### Work item
Given the entries that follow, write out exactly the lines starting at the one containing "19: (195, 211)" and ending at the one containing "39: (248, 135)", both ends included, and only those.

Extracted data entries

=-=-=-=-=

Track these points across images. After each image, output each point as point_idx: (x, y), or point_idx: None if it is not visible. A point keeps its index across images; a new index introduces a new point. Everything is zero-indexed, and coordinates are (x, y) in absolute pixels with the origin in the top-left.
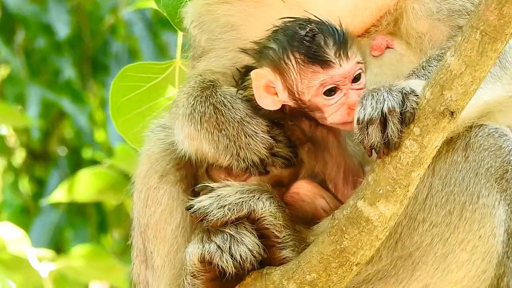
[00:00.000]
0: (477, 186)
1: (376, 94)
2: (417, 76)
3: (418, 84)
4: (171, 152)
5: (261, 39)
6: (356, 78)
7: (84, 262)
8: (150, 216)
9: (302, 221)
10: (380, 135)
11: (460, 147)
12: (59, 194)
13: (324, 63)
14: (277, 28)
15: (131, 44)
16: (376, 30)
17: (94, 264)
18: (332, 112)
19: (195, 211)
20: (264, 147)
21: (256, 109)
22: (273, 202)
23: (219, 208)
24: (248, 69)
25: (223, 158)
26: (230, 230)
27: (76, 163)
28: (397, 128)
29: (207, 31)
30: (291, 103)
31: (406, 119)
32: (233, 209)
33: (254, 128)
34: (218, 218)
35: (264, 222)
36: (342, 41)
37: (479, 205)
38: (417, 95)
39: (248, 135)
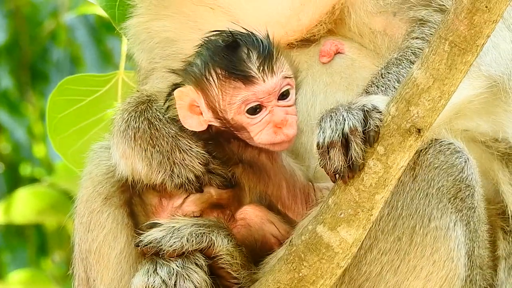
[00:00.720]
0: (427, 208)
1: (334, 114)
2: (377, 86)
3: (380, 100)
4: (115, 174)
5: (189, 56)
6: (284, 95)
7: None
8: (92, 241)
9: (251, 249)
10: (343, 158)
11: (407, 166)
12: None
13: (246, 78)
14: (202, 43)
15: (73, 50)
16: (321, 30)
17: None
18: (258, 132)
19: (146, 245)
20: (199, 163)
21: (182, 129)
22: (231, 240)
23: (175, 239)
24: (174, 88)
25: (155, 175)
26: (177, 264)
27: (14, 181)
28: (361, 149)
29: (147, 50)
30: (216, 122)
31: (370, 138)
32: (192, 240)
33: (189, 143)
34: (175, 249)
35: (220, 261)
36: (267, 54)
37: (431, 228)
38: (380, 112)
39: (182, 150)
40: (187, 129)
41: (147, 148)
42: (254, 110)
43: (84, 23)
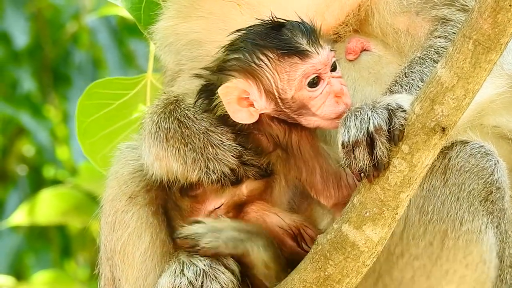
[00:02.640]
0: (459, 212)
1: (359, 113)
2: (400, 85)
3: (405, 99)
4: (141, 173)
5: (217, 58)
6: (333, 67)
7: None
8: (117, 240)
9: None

=-=-=-=-=

### Written solution
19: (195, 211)
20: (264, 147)
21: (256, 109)
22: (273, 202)
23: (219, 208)
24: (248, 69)
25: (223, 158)
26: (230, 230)
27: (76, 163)
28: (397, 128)
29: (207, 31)
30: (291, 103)
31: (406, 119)
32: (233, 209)
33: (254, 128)
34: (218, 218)
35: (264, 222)
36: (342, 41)
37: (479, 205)
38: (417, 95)
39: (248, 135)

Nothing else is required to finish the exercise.